YOUR ASSIGNMENT → Only lines with the string "documents" matter here; gather them from the material below.
====== DATA
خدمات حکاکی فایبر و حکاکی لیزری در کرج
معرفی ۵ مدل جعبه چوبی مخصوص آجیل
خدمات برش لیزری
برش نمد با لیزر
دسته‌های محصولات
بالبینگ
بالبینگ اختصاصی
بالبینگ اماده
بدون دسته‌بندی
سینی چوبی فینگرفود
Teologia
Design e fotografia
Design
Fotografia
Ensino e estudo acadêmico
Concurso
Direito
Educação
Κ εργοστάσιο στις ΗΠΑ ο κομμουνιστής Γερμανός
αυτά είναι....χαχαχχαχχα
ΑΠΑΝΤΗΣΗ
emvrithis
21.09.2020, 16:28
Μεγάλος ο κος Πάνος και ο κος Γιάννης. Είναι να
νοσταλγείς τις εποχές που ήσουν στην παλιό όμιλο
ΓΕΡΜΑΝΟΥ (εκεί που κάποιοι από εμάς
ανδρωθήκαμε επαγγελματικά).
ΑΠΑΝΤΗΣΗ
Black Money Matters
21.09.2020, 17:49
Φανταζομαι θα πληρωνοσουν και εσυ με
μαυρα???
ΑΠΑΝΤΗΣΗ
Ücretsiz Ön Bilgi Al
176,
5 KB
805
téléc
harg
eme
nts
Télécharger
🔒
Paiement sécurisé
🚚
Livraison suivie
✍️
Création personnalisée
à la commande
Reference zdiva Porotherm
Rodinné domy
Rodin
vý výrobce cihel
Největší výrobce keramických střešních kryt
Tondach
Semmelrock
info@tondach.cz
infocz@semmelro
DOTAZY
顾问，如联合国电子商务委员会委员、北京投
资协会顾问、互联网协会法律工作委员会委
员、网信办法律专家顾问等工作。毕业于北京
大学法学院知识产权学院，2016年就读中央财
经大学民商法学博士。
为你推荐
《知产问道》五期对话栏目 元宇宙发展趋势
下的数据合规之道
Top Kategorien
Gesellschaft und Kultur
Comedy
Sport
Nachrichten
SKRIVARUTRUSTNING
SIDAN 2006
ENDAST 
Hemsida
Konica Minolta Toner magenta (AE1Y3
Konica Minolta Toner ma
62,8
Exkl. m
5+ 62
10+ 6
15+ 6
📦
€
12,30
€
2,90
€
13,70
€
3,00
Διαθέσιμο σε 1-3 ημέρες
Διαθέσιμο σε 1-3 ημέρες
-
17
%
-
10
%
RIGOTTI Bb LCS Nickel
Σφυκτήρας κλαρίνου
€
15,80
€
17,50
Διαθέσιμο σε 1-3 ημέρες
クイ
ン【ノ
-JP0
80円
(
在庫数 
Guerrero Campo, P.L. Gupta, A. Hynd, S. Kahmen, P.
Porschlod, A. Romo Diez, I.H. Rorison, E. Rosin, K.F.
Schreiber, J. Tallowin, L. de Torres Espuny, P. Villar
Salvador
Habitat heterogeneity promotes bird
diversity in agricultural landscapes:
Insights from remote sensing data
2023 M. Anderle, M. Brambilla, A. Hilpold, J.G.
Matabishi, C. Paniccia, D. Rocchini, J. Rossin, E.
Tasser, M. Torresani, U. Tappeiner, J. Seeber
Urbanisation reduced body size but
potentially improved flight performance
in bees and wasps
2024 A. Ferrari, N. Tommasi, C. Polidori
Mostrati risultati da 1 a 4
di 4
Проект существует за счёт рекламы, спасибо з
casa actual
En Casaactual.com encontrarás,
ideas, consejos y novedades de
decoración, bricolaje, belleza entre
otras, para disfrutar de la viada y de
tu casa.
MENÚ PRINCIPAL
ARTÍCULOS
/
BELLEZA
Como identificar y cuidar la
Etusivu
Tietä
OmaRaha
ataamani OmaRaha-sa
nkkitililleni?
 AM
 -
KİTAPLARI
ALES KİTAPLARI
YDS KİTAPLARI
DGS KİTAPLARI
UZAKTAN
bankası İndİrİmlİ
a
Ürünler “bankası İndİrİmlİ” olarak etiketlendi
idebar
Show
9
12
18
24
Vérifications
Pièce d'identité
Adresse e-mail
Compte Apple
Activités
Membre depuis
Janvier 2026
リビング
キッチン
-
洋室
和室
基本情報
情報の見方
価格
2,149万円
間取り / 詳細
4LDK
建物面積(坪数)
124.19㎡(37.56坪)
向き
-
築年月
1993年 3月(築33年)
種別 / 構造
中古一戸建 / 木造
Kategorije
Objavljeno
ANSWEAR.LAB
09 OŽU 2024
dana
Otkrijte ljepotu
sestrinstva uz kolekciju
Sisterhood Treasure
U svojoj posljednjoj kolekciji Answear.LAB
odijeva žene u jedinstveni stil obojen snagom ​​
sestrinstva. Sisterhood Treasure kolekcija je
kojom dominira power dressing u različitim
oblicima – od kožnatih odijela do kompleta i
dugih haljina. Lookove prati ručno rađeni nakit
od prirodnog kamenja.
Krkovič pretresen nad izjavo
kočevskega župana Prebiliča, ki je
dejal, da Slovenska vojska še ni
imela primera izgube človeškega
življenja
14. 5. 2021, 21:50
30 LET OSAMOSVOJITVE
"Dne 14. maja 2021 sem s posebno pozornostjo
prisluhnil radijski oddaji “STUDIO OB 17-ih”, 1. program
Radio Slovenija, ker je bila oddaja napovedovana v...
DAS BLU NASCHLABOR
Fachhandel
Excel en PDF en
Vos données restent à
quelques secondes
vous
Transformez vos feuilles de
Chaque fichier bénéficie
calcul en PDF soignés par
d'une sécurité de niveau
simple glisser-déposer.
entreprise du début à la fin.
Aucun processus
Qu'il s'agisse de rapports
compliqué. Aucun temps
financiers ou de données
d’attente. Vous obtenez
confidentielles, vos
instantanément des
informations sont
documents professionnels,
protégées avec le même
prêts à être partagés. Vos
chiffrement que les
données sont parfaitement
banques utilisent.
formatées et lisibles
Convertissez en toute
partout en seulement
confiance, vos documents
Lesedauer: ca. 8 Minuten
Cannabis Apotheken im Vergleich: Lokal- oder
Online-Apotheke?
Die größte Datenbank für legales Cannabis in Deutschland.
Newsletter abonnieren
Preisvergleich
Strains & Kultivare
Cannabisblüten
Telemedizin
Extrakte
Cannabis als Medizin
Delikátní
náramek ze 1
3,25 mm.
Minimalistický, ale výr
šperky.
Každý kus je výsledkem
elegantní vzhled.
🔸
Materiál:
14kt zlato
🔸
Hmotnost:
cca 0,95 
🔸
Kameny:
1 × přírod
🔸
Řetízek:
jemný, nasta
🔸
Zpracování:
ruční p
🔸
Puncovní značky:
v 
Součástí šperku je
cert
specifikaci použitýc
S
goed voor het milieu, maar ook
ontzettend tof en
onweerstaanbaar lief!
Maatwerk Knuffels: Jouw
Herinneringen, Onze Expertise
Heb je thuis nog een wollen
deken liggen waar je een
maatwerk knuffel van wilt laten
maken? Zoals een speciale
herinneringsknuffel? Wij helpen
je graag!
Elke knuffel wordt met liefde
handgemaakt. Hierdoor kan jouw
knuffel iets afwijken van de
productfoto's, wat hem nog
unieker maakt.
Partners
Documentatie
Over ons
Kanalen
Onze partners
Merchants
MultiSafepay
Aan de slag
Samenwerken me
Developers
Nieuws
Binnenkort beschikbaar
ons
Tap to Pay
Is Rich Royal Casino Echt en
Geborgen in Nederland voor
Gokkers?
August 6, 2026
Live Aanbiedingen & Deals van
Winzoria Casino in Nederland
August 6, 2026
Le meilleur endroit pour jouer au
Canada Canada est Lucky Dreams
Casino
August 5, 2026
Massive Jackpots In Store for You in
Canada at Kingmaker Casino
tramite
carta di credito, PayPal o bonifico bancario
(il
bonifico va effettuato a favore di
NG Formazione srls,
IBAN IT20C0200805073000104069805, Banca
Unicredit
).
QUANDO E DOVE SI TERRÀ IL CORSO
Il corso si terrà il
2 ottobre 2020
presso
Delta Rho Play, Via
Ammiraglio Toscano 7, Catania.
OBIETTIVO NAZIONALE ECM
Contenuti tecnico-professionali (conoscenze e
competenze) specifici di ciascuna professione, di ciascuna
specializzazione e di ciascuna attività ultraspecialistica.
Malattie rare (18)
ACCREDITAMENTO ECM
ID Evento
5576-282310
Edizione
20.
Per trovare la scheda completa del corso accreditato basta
============
REPLY TO THE TASK →
documents professionnels,
confiance, vos documents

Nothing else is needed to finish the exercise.